▸ WHAT IS EXPECTED: Retype each line of the data below character for character, covering it all from start to finish.

▸ RECORDS SHOWN:

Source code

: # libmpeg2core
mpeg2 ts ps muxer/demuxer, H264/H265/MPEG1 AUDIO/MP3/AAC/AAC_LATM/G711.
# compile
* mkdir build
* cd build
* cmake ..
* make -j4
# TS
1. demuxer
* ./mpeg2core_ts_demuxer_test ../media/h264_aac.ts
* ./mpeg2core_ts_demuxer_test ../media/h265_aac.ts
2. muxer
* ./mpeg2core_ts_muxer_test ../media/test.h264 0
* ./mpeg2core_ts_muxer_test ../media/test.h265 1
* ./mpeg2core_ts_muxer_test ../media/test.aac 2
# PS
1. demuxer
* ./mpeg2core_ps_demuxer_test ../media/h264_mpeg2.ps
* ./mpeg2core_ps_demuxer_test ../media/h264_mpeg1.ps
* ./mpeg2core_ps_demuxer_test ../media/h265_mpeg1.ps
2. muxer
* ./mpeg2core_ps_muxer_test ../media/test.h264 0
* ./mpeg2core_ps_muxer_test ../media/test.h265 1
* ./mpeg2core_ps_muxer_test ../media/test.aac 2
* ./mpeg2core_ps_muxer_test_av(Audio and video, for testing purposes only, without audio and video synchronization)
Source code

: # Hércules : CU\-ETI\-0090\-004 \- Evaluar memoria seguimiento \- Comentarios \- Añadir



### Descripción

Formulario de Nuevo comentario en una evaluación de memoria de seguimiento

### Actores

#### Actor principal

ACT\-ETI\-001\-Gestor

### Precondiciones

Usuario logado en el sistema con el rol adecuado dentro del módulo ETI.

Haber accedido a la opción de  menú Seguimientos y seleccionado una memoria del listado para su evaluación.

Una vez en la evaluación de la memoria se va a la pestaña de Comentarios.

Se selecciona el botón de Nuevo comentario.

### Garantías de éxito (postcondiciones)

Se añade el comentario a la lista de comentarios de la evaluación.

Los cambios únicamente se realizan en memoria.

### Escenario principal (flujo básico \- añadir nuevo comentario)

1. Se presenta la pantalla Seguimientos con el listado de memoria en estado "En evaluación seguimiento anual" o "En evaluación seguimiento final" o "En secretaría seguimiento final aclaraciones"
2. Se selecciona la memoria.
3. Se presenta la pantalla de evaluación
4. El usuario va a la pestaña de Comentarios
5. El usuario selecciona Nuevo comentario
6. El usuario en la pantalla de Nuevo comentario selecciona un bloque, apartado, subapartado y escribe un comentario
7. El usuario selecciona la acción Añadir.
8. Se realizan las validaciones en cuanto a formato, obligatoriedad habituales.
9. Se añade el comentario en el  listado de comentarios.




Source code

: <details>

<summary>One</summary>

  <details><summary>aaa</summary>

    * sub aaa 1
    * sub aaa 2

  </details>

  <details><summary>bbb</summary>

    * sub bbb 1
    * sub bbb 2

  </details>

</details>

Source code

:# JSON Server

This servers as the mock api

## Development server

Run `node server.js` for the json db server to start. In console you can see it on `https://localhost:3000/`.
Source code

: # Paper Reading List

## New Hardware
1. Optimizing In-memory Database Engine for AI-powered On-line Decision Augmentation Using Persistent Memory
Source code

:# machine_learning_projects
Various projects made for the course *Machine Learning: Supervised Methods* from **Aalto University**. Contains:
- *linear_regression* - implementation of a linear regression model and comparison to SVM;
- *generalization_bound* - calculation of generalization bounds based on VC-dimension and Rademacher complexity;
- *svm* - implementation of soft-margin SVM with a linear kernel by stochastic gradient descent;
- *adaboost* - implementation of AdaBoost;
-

▸ SOLUTION TO THE PROBLEM:
Source code

: # libmpeg2core
mpeg2 ts ps muxer/demuxer, H264/H265/MPEG1 AUDIO/MP3/AAC/AAC_LATM/G711.
# compile
* mkdir build
* cd build
* cmake ..
* make -j4
# TS
1. demuxer
* ./mpeg2core_ts_demuxer_test ../media/h264_aac.ts
* ./mpeg2core_ts_demuxer_test ../media/h265_aac.ts
2. muxer
* ./mpeg2core_ts_muxer_test ../media/test.h264 0
* ./mpeg2core_ts_muxer_test ../media/test.h265 1
* ./mpeg2core_ts_muxer_test ../media/test.aac 2
# PS
1. demuxer
* ./mpeg2core_ps_demuxer_test ../media/h264_mpeg2.ps
* ./mpeg2core_ps_demuxer_test ../media/h264_mpeg1.ps
* ./mpeg2core_ps_demuxer_test ../media/h265_mpeg1.ps
2. muxer
* ./mpeg2core_ps_muxer_test ../media/test.h264 0
* ./mpeg2core_ps_muxer_test ../media/test.h265 1
* ./mpeg2core_ps_muxer_test ../media/test.aac 2
* ./mpeg2core_ps_muxer_test_av(Audio and video, for testing purposes only, without audio and video synchronization)
Source code

: # Hércules : CU\-ETI\-0090\-004 \- Evaluar memoria seguimiento \- Comentarios \- Añadir



### Descripción

Formulario de Nuevo comentario en una evaluación de memoria de seguimiento

### Actores

#### Actor principal

ACT\-ETI\-001\-Gestor

### Precondiciones

Usuario logado en el sistema con el rol adecuado dentro del módulo ETI.

Haber accedido a la opción de  menú Seguimientos y seleccionado una memoria del listado para su evaluación.

Una vez en la evaluación de la memoria se va a la pestaña de Comentarios.

Se selecciona el botón de Nuevo comentario.

### Garantías de éxito (postcondiciones)

Se añade el comentario a la lista de comentarios de la evaluación.

Los cambios únicamente se realizan en memoria.

### Escenario principal (flujo básico \- añadir nuevo comentario)

1. Se presenta la pantalla Seguimientos con el listado de memoria en estado "En evaluación seguimiento anual" o "En evaluación seguimiento final" o "En secretaría seguimiento final aclaraciones"
2. Se selecciona la memoria.
3. Se presenta la pantalla de evaluación
4. El usuario va a la pestaña de Comentarios
5. El usuario selecciona Nuevo comentario
6. El usuario en la pantalla de Nuevo comentario selecciona un bloque, apartado, subapartado y escribe un comentario
7. El usuario selecciona la acción Añadir.
8. Se realizan las validaciones en cuanto a formato, obligatoriedad habituales.
9. Se añade el comentario en el  listado de comentarios.




Source code

: <details>

<summary>One</summary>

  <details><summary>aaa</summary>

    * sub aaa 1
    * sub aaa 2

  </details>

  <details><summary>bbb</summary>

    * sub bbb 1
    * sub bbb 2

  </details>

</details>

Source code

:# JSON Server

This servers as the mock api

## Development server

Run `node server.js` for the json db server to start. In console you can see it on `https://localhost:3000/`.
Source code

: # Paper Reading List

## New Hardware
1. Optimizing In-memory Database Engine for AI-powered On-line Decision Augmentation Using Persistent Memory
Source code

:# machine_learning_projects
Various projects made for the course *Machine Learning: Supervised Methods* from **Aalto University**. Contains:
- *linear_regression* - implementation of a linear regression model and comparison to SVM;
- *generalization_bound* - calculation of generalization bounds based on VC-dimension and Rademacher complexity;
- *svm* - implementation of soft-margin SVM with a linear kernel by stochastic gradient descent;
- *adaboost* - implementation of AdaBoost;
-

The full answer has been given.